The Pain of Nothing

The Pain of Nothing February 6, 2016
Statue of the Buddha, Photograph by Henry Karlson
Statue of the Buddha, Photograph by Henry Karlson

A Buddhist monk and his disciple came together to talk about life, the universe and everything. The disciple, having read and many important Buddhist texts, such as the Heart Sutra which told him, “Form is emptiness,” ended up taking a nihilistic view towards the universe. If emptiness is form, and form is emptiness, would it not be best to help the world achieve its proper form and empty it of all its illusions, and so eliminate its apparent content?

The monk understood how his disciple could come to such an erroneous conclusion. He also knew he had to do something but it. Nihilism was, after all, one of the two great errors, and it was one very common with beginners exploring Buddhist thought as they over-literalized the words of the Buddha. But how was he to show his disciple the error of his ways? How was he to show that the emptiness of the world did not destroy the forms found in the world but was the foundation for their conventional existence? How was he to show his disciple this nothingness had form, and that in and with such form, great harm could and would be done if such an erroneous interpretation was upheld?

The answer came to him.

“Disciple,” the monk said.

“Yes?”

“Come here and sit and mediate.”

The disciple came and sat down, properly in full lotus position, in front of his master, and meditated.

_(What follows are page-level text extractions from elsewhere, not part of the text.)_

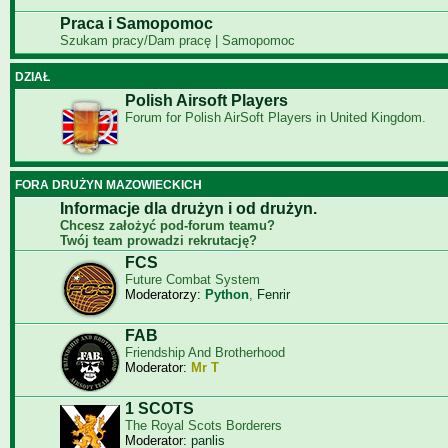
Praca i Samopomoc
Szukam pracy/Dam pracę | Samopomoc
DZIAŁ
Polish Airsoft Players
Forum for Polish AirSoft Players in United Kingdom.
FORA DRUŻYN MAZOWIECKICH
Informacje dla drużyn i od drużyn.
Chcesz założyć pod-forum teamu?
Twój team prowadzi rekrutację?
FCS
Future Combat System
Moderatorzy:
Python
,
Fenrir
FAB
Friendship And Brotherhood
Moderator:
Mr T
1 SCOTS
The Royal Scots Borderers
Moderator:
panlis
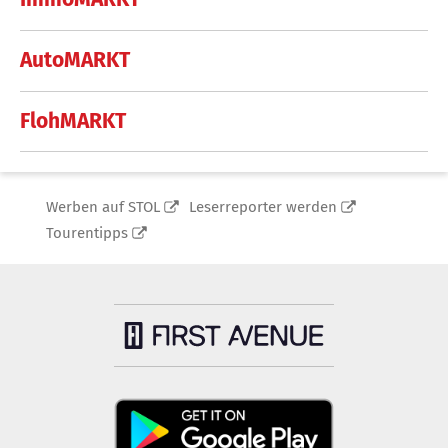
AutoMARKT
FlohMARKT
Werben auf STOL
Leserreporter werden
Tourentipps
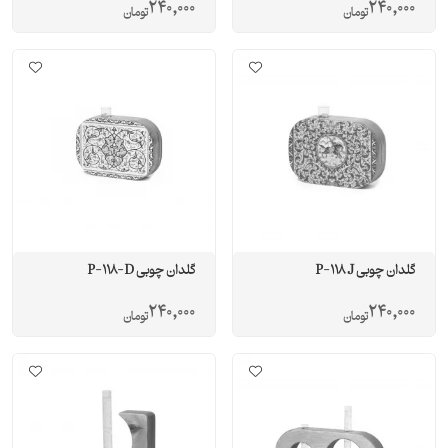
240,000
240,000
تومان
تومان
گلدان چوبی P-118 J
گلدان چوبی P-118-D
240,000
240,000
تومان
تومان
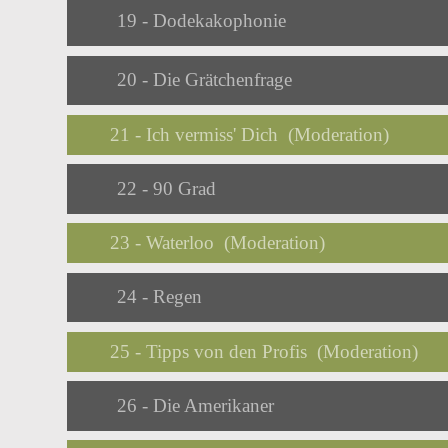
Audio
19 - Dodekakophonie
Player
Audio
20 - Die Grätchenfrage
Player
21 - Ich vermiss' Dich (Moderation)
Audio
22 - 90 Grad
Player
23 - Waterloo (Moderation)
Audio
24 - Regen
Player
25 - Tipps von den Profis (Moderation)
Audio
26 - Die Amerikaner
Player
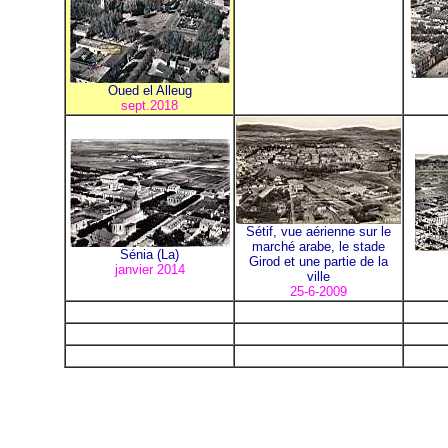
Oued el Alleug
sept.2018
Sétif, vue aérienne sur le
marché arabe, le stade
Sénia (La)
Girod et une partie de la
janvier 2014
ville
25-6-2009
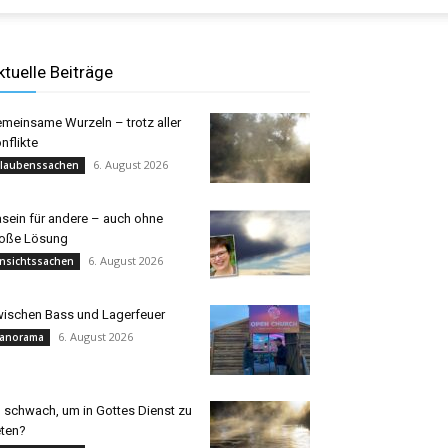
ktuelle Beiträge
meinsame Wurzeln – trotz aller
nflikte
6. August 2026
laubenssachen
sein für andere – auch ohne
oße Lösung
6. August 2026
nsichtssachen
ischen Bass und Lagerfeuer
6. August 2026
anorama
 schwach, um in Gottes Dienst zu
eten?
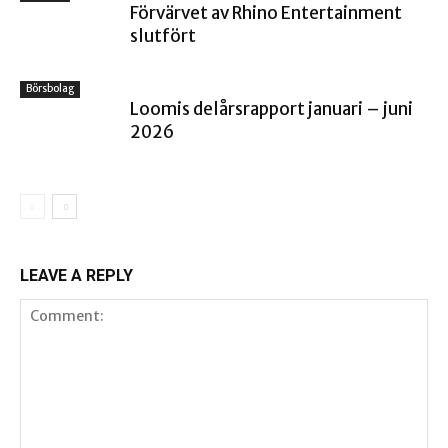
Förvärvet av Rhino Entertainment
slutfört
Börsbolag
Loomis delårsrapport januari – juni
2026
LEAVE A REPLY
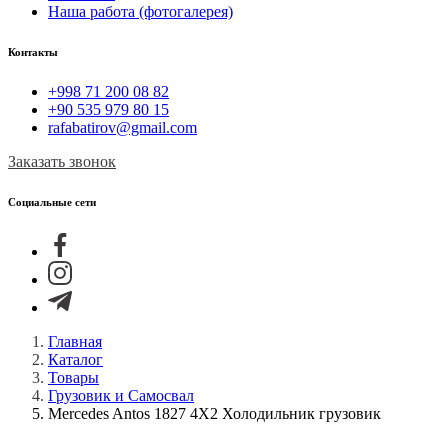
Наша работа (фотогалерея)
Контакты
+998 71 200 08 82
+90 535 979 80 15
rafabatirov@gmail.com
Заказать звонок
Социальные сети
Главная
Каталог
Товары
Грузовик и Самосвал
Mercedes Antos 1827 4X2 Холодильник грузовик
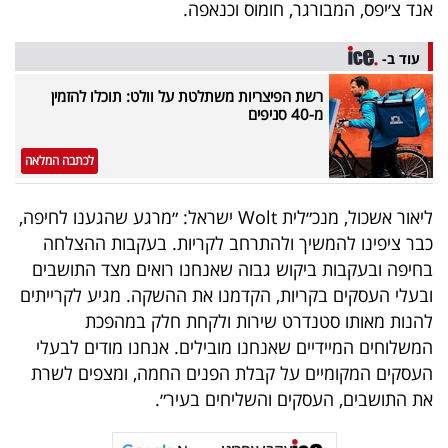
פרסמו
אנד צ׳יפס, המבורגר, חומוס וכנאפה.
באייס
עוד ב-
עקבו
רשת הפיצריות משתלטת על וולט: תוכלו להזמין
מ-40 סניפים
אחרינו:
לכתבה המלאה
ליאור אשכול, מנכ״לית Wolt ישראל: ״מרגע שהגענו לחיפה,
כבר ציפינו להמשיך ולהתרחב לקריות. בעקבות ההצלחה
בחיפה ובעקבות ביקוש גבוה שאנחנו רואים מצד התושבים
ובעלי העסקים בקריות, הקדמנו את ההשקה. מגיע לקרייתים
להנות מאותו סטנדרט שירות ולקחת חלק במהפכת
המשלוחים המיידיים שאנחנו מובילים. אנחנו מודים לבעלי
העסקים המקומיים על קבלת הפנים החמה, ומצפים לשרת
את התושבים, העסקים והשליחים בעיר״.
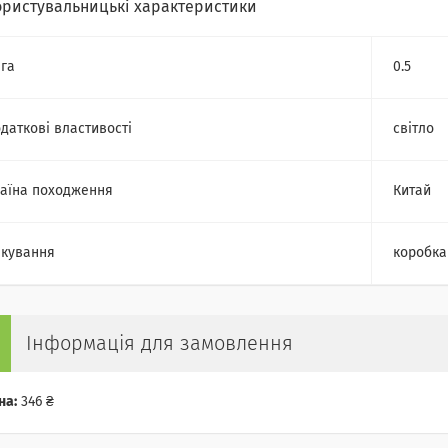
ористувальницькі характеристики
га
0.5
даткові властивості
світло
аїна походження
Китай
кування
коробка
Інформація для замовлення
на:
346 ₴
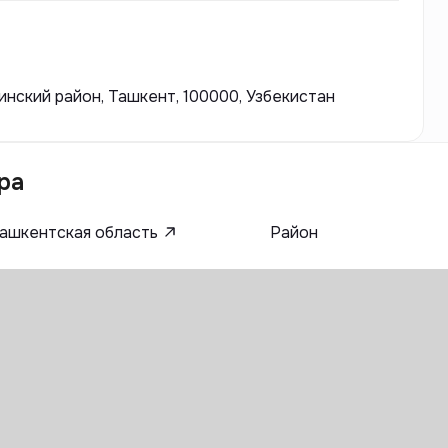
 архитектурном дизайне, так и в используемых
инский район, Ташкент, 100000, Узбекистан
ра
ашкентская область
Район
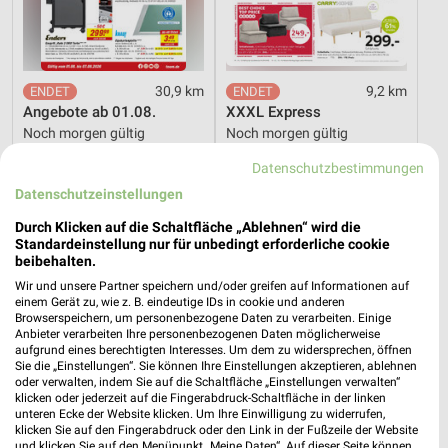
30,9 km
9,2 km
Angebote ab 01.08.
XXXL Express
Noch morgen gültig
Noch morgen gültig
Datenschutzbestimmungen
XXXLutz
Opti Wohnwelt
Datenschutzeinstellungen
Durch Klicken auf die Schaltfläche „Ablehnen“ wird die
Standardeinstellung nur für unbedingt erforderliche cookie
beibehalten.
Wir und unsere Partner speichern und/oder greifen auf Informationen auf
einem Gerät zu, wie z. B. eindeutige IDs in cookie und anderen
Browserspeichern, um personenbezogene Daten zu verarbeiten. Einige
Anbieter verarbeiten Ihre personenbezogenen Daten möglicherweise
aufgrund eines berechtigten Interesses. Um dem zu widersprechen, öffnen
Sie die „Einstellungen“. Sie können Ihre Einstellungen akzeptieren, ablehnen
oder verwalten, indem Sie auf die Schaltfläche „Einstellungen verwalten“
klicken oder jederzeit auf die Fingerabdruck-Schaltfläche in der linken
unteren Ecke der Website klicken. Um Ihre Einwilligung zu widerrufen,
klicken Sie auf den Fingerabdruck oder den Link in der Fußzeile der Website
und klicken Sie auf den Menüpunkt „Meine Daten“. Auf dieser Seite können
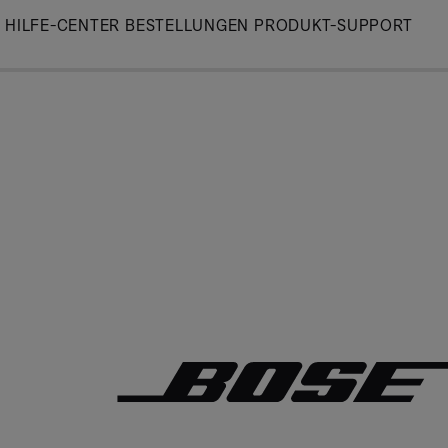
Skip
HILFE-CENTER
BESTELLUNGEN
PRODUKT-SUPPORT
to
Main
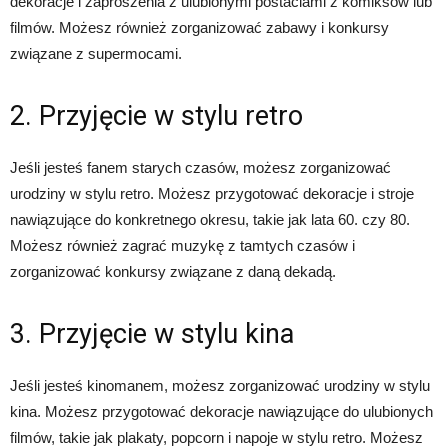
dekoracje i zaproszenia z ulubionymi postaciami z komiksów lub
filmów. Możesz również zorganizować zabawy i konkursy
związane z supermocami.
2. Przyjęcie w stylu retro
Jeśli jesteś fanem starych czasów, możesz zorganizować
urodziny w stylu retro. Możesz przygotować dekoracje i stroje
nawiązujące do konkretnego okresu, takie jak lata 60. czy 80.
Możesz również zagrać muzykę z tamtych czasów i
zorganizować konkursy związane z daną dekadą.
3. Przyjęcie w stylu kina
Jeśli jesteś kinomanem, możesz zorganizować urodziny w stylu
kina. Możesz przygotować dekoracje nawiązujące do ulubionych
filmów, takie jak plakaty, popcorn i napoje w stylu retro. Możesz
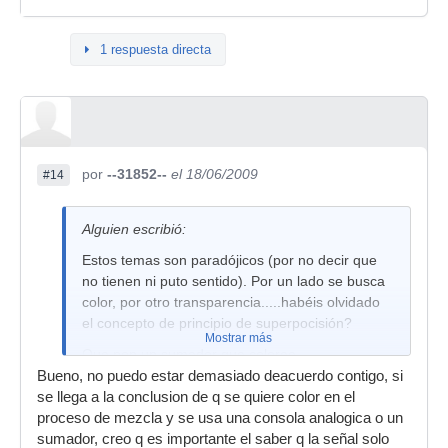
1 respuesta directa
por
--31852--
el 18/06/2009
#14
Alguien escribió:
Estos temas son paradójicos (por no decir que
no tienen ni puto sentido). Por un lado se busca
color, por otro transparencia.....habéis olvidado
el concepto de principio de superpocisión?
Mostrar más
Que pon un sumador que coloree
descaradamente la señal.......eso si el DAC/ADC
Bueno, no puedo estar demasiado deacuerdo contigo, si
debe de ser lo más lineal del universo.
se llega a la conclusion de q se quiere color en el
(algo que no tiene ni pies ni cabeza ni desde la
proceso de mezcla y se usa una consola analogica o un
técnica, ni desde el sentido común).
sumador, creo q es importante el saber q la señal solo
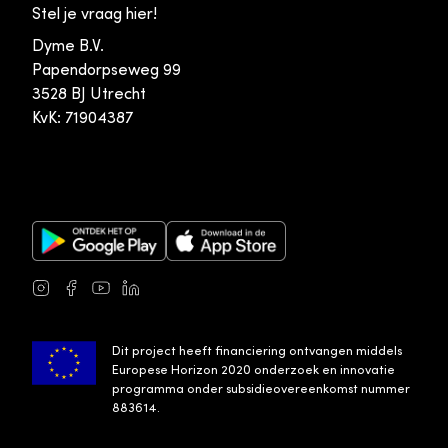
Stel je vraag hier!
Dyme B.V.
Papendorpseweg 99
3528 BJ Utrecht
KvK: 71904387
Google Play Store
Apple App Store
Instagram
Facebook
Youtube
LinkedIn
Dit project heeft financiering ontvangen middels
Europese Horizon 2020 onderzoek en innovatie
programma onder subsidieovereenkomst nummer
883614.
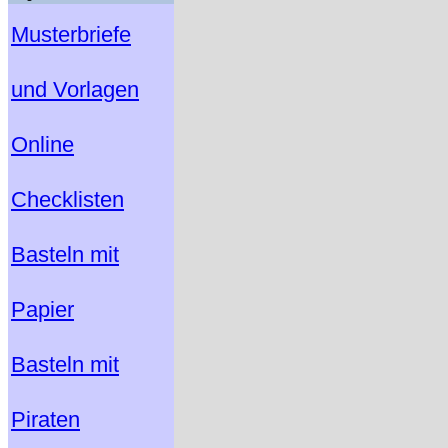
Musterbriefe
und Vorlagen
Online
Checklisten
Basteln mit
Papier
Basteln mit
Piraten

After ten minutes, the monk was ready.

“You believe the world and everything around it is nothing?”

“Yes, master. It is as the Buddha said.”

“But what is this nothing?”

“It is the emptiness of being.“

“And how is this emptiness to be understood?”

“Through the elimination of all apparent things.”

“But don’t you think that will hurt?”

“No, master. How can nothing hurt?”

“True. True. How can it?”

The master became silent for several minutes.

“Disciple.”

“Yes, master?”

“Can you grab a hold of this nothing?”

“No, master. Nothing can’t be held.”

“But it can! I can grab a little of it, and in doing so, show you nothing can hurt a great deal!”

“How, master?”

The monk looked down at his disciple, and then reached out and grabbed him by the nose, pulling it very hard.

“Ouch!” the disciple said. “Why did you do that?”

“To show you how much pain you can find in a little bit of nothing!”